**Your objective**
Records follow. Print exactly the lines from the one that has "thumb tip: (197, 349)" through the one that has "thumb ip: (759, 391)", inclusive, and omit the pictures.

**Human pose images with coordinates**
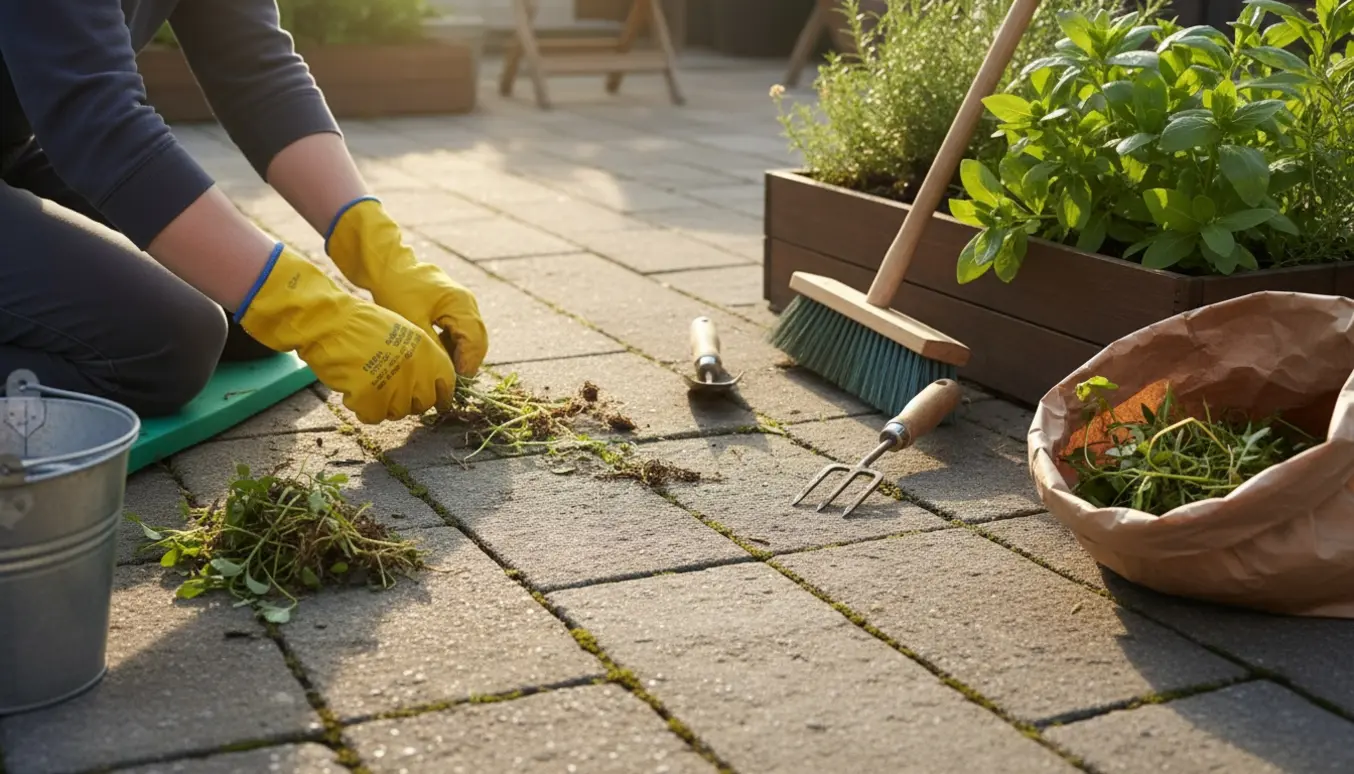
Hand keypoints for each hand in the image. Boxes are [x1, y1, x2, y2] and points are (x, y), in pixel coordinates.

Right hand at [235, 244, 457, 423]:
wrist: (329, 321)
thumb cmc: (359, 325)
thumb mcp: (402, 332)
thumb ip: (420, 358)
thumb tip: (429, 386)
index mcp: (426, 349)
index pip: (447, 383)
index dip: (439, 395)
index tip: (433, 402)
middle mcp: (416, 367)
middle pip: (423, 403)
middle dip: (408, 402)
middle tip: (389, 392)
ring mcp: (395, 382)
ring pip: (398, 412)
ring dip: (383, 405)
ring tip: (366, 384)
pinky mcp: (371, 395)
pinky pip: (373, 416)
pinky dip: (362, 408)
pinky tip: (352, 391)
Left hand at [325, 197, 487, 376]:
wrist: (389, 267)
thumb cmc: (397, 292)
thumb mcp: (413, 324)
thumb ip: (434, 348)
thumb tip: (446, 373)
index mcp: (461, 303)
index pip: (474, 341)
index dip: (467, 365)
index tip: (455, 384)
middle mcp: (468, 303)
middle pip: (478, 341)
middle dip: (467, 363)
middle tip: (453, 384)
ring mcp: (464, 304)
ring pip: (472, 337)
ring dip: (462, 355)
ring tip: (446, 374)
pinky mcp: (456, 307)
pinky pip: (463, 331)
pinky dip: (456, 346)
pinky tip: (441, 357)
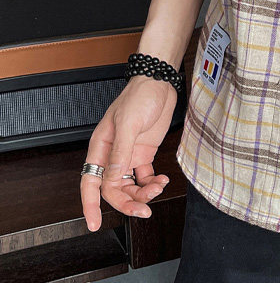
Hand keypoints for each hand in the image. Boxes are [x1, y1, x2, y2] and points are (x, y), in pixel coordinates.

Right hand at [80, 76, 177, 231]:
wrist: (160, 83)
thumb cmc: (139, 96)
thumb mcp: (128, 123)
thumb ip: (121, 152)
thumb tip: (113, 178)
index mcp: (100, 148)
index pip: (90, 183)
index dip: (90, 205)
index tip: (93, 223)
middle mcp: (113, 155)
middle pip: (114, 189)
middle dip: (128, 203)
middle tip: (143, 210)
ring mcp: (129, 155)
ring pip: (130, 186)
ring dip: (143, 193)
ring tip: (158, 188)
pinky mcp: (144, 153)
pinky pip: (145, 177)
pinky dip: (153, 183)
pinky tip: (162, 180)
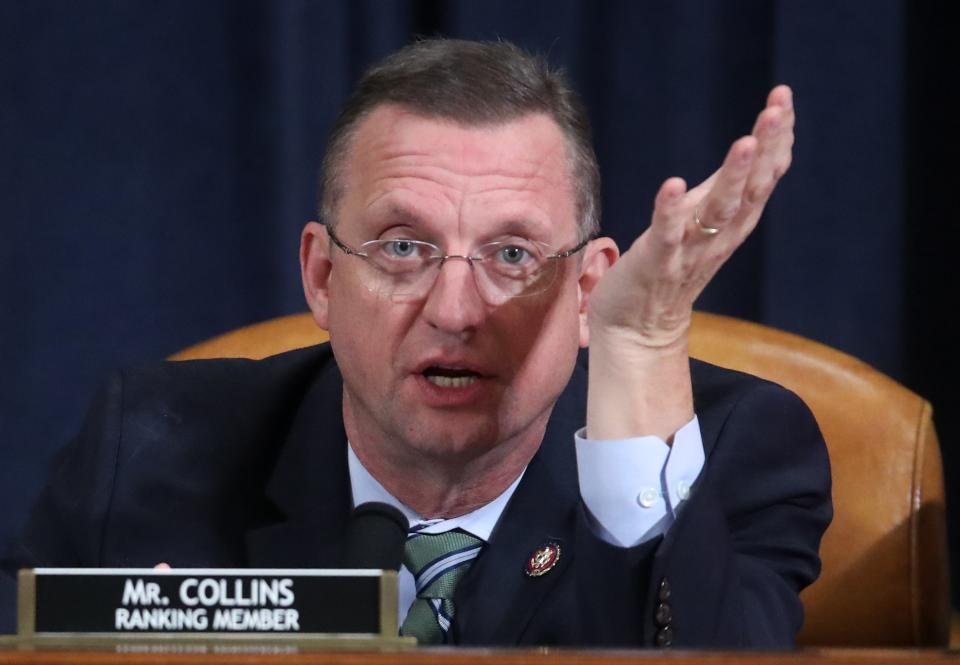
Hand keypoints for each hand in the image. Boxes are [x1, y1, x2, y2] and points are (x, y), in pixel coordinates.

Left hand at [584, 86, 794, 439]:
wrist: (637, 329)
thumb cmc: (669, 267)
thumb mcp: (703, 222)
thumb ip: (725, 189)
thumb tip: (754, 145)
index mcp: (731, 224)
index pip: (763, 177)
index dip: (775, 139)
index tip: (782, 96)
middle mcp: (718, 237)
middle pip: (750, 189)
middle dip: (765, 148)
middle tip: (776, 108)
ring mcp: (689, 252)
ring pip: (718, 213)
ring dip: (732, 177)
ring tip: (744, 142)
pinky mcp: (656, 266)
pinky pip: (666, 238)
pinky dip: (670, 213)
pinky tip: (673, 185)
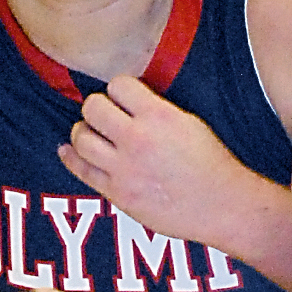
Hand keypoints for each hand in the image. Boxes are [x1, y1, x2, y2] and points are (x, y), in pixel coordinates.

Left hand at [59, 76, 258, 247]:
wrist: (223, 207)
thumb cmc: (211, 165)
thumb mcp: (190, 123)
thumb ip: (156, 110)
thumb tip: (128, 102)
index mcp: (159, 117)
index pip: (118, 85)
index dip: (119, 90)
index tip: (124, 99)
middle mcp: (137, 139)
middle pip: (93, 107)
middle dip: (98, 108)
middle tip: (106, 118)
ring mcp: (124, 168)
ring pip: (81, 137)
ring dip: (84, 132)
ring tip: (93, 135)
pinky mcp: (118, 193)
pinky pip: (81, 169)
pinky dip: (70, 156)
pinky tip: (69, 150)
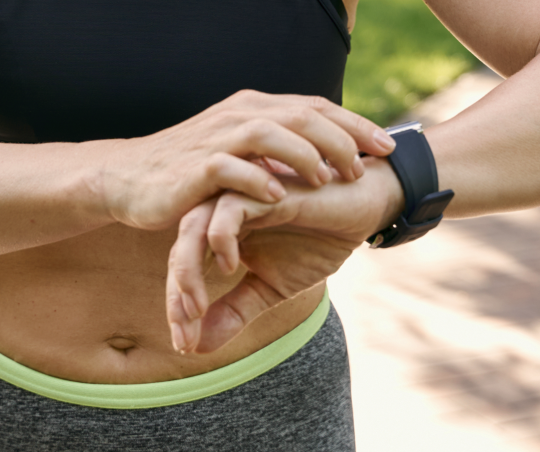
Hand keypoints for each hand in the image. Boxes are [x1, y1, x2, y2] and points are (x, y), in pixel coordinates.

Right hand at [94, 91, 395, 231]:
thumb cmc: (190, 170)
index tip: (389, 145)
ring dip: (305, 154)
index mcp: (254, 108)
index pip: (315, 107)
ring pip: (271, 133)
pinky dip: (259, 178)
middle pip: (302, 114)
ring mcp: (216, 138)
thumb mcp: (240, 150)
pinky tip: (281, 195)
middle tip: (370, 163)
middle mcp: (239, 115)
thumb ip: (277, 148)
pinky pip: (232, 168)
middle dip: (342, 136)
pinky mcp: (194, 167)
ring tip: (331, 178)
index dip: (355, 124)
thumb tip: (327, 155)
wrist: (129, 178)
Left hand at [163, 157, 404, 354]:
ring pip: (193, 226)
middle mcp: (223, 211)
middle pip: (180, 248)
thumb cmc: (316, 242)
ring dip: (188, 270)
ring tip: (196, 308)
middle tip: (185, 334)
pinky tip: (232, 266)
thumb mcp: (271, 287)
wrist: (361, 211)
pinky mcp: (265, 190)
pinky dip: (220, 238)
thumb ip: (235, 311)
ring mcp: (241, 197)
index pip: (183, 265)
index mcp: (221, 231)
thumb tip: (197, 349)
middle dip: (178, 294)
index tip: (185, 345)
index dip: (179, 307)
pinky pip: (228, 208)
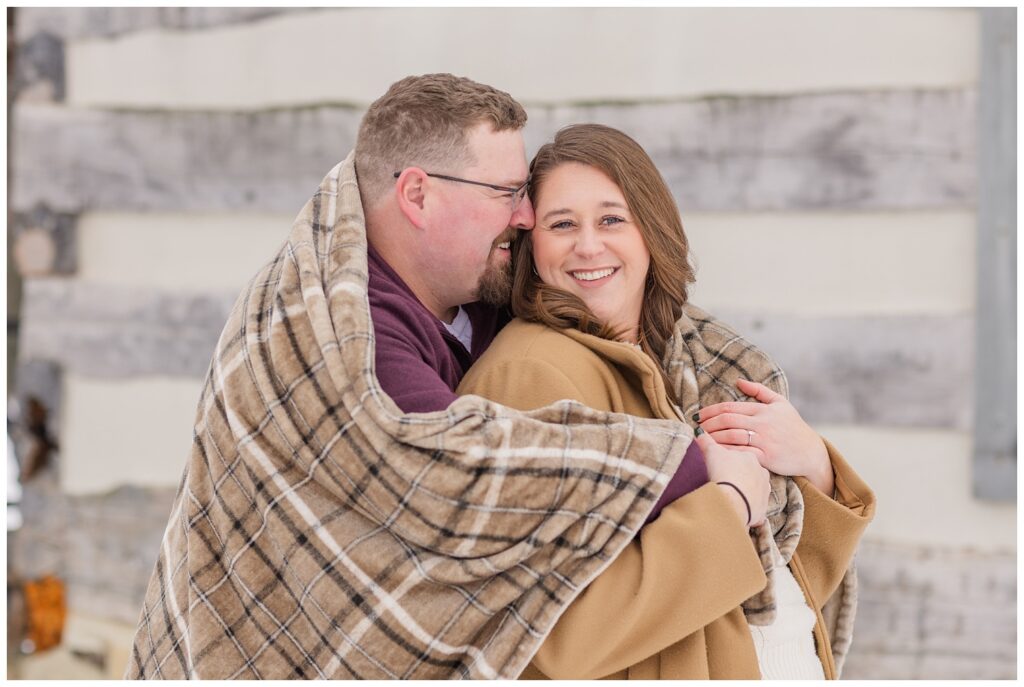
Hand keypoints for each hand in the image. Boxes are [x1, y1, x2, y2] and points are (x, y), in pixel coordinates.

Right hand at [693, 428, 770, 527]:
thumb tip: (699, 431)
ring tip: (729, 496)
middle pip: (749, 472)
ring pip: (754, 489)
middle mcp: (762, 473)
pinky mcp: (761, 510)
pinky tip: (735, 508)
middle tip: (723, 481)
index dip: (728, 461)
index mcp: (751, 457)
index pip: (740, 456)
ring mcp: (764, 492)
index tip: (719, 467)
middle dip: (739, 476)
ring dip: (744, 492)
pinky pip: (754, 507)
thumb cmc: (722, 474)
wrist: (731, 503)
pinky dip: (746, 507)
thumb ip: (706, 441)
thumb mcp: (711, 453)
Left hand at [695, 379, 833, 494]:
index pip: (730, 407)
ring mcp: (764, 440)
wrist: (811, 452)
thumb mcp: (781, 404)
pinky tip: (714, 452)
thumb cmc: (794, 427)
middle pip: (727, 420)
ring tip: (700, 439)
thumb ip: (759, 391)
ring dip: (712, 437)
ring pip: (731, 436)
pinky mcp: (766, 457)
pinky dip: (726, 452)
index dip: (710, 411)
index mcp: (763, 410)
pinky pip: (741, 453)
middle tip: (695, 427)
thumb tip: (739, 381)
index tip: (697, 416)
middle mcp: (762, 423)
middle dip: (707, 424)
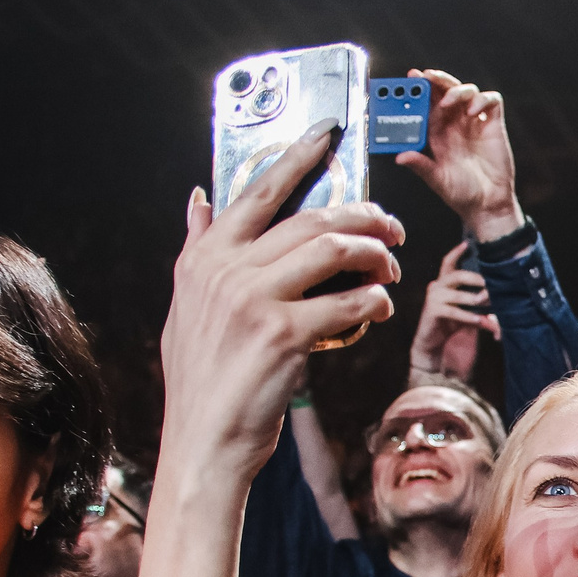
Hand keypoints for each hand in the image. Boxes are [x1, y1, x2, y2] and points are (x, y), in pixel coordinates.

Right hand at [162, 127, 401, 469]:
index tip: (329, 135)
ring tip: (391, 272)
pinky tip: (380, 310)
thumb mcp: (186, 306)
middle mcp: (225, 271)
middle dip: (363, 215)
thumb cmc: (203, 378)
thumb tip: (199, 198)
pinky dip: (376, 302)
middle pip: (311, 218)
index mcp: (204, 258)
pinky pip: (350, 301)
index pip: (256, 190)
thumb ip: (197, 250)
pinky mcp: (285, 335)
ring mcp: (254, 300)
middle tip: (391, 226)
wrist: (204, 441)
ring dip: (377, 256)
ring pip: (336, 250)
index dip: (297, 157)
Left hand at [396, 69, 523, 241]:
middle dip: (435, 80)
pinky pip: (491, 101)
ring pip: (466, 91)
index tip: (409, 80)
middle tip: (425, 76)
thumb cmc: (461, 194)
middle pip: (444, 90)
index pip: (425, 104)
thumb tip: (400, 156)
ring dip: (456, 89)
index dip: (417, 90)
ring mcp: (474, 122)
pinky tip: (473, 111)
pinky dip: (482, 99)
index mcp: (436, 133)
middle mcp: (454, 124)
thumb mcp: (436, 180)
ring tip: (448, 101)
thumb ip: (421, 166)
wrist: (488, 204)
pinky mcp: (493, 125)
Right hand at [408, 241, 499, 380]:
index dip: (457, 252)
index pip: (449, 263)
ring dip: (477, 301)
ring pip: (459, 294)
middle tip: (492, 286)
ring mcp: (434, 298)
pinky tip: (481, 322)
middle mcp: (437, 286)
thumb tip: (504, 302)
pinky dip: (470, 317)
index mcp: (445, 283)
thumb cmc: (453, 327)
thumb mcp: (469, 313)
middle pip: (459, 274)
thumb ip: (481, 305)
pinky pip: (455, 311)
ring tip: (489, 306)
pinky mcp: (432, 311)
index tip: (468, 243)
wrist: (434, 347)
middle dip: (478, 280)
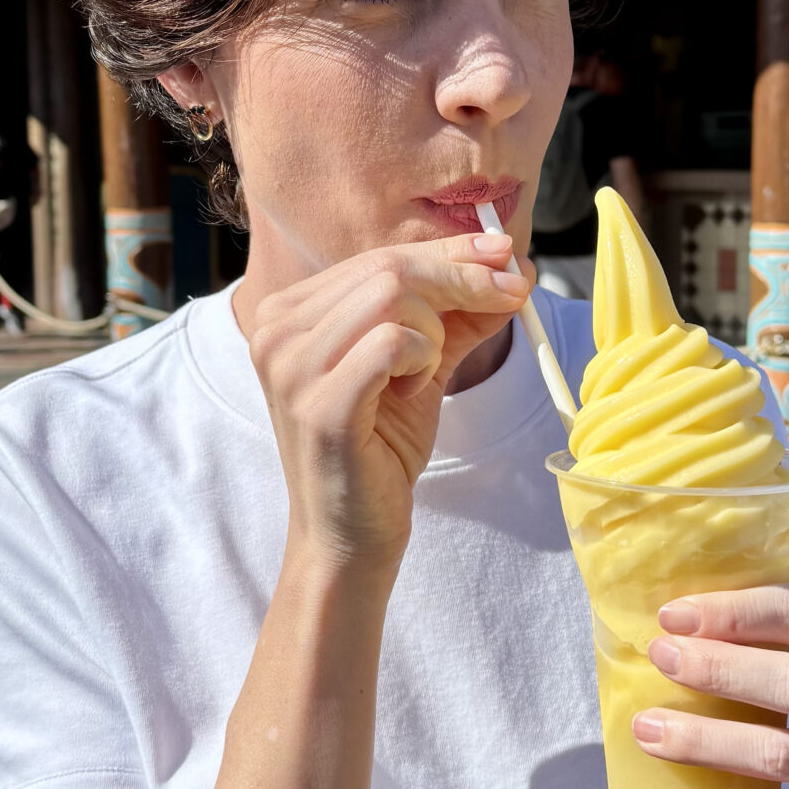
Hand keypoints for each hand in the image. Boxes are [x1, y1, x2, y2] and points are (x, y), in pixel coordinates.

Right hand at [247, 236, 528, 570]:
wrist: (350, 536)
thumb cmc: (379, 451)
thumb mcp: (421, 368)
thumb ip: (456, 316)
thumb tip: (510, 268)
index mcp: (289, 312)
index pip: (379, 256)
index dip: (449, 251)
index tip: (504, 257)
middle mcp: (275, 329)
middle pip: (388, 267)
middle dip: (462, 276)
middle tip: (512, 292)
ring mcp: (289, 365)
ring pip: (392, 296)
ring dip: (435, 332)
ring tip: (424, 374)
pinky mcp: (319, 403)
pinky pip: (392, 342)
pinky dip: (421, 358)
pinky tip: (411, 390)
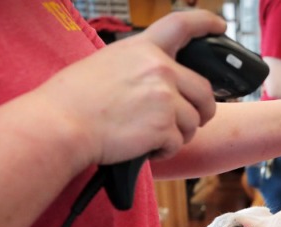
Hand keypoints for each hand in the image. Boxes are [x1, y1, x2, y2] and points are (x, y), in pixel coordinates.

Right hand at [33, 10, 226, 167]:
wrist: (61, 123)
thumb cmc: (74, 99)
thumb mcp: (107, 64)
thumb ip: (139, 68)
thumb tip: (159, 84)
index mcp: (143, 49)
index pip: (181, 25)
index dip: (206, 23)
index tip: (220, 24)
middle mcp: (159, 68)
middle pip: (203, 91)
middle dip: (202, 111)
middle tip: (192, 122)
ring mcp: (164, 97)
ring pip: (193, 121)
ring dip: (178, 134)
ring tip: (151, 136)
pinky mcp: (164, 126)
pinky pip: (179, 143)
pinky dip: (165, 150)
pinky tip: (144, 146)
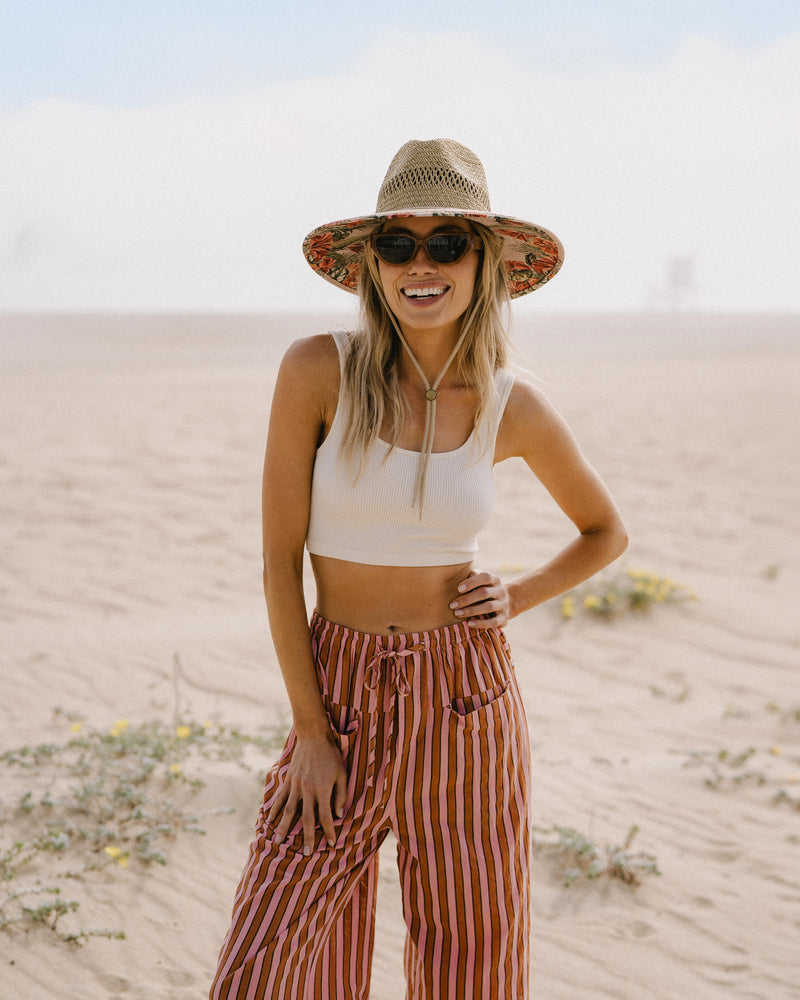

**Final answer**
thumb tip: (197, 349)
middle dip: (178, 294)
index tip: (185, 345)
index dip: (179, 307)
pinky pip: (228, 208)
Hand keypoints for each hand in the image. Boxes are [x1, y1, x2, y2] and points are (x, y), in pixel coordinates.

Right hand at [693, 428, 770, 527]:
thumb tip: (699, 431)
ring tip: (729, 496)
middle pip: (749, 472)
ring pip: (754, 489)
middle mcp: (762, 473)
pinky mcp: (761, 510)
pinky tip: (735, 508)
middle tip: (723, 481)
index dip: (728, 461)
index mcp: (751, 457)
index pip: (740, 456)
ring mcp: (764, 492)
index tip: (719, 467)
middle dip: (739, 476)
ring dip: (744, 492)
pinky pip: (754, 507)
thumb cmc: (722, 474)
wrist: (731, 503)
pinky dip: (746, 507)
thumb ip: (706, 441)
thumb mcp: (711, 453)
Left hand at [695, 379, 833, 494]:
index pip: (730, 407)
ring mcp: (764, 440)
wrist: (811, 452)
thumb mcp: (781, 404)
pinky tip: (714, 452)
thumb cmc: (794, 427)
middle pip: (727, 420)
ring tip: (700, 439)
thumb ip: (759, 391)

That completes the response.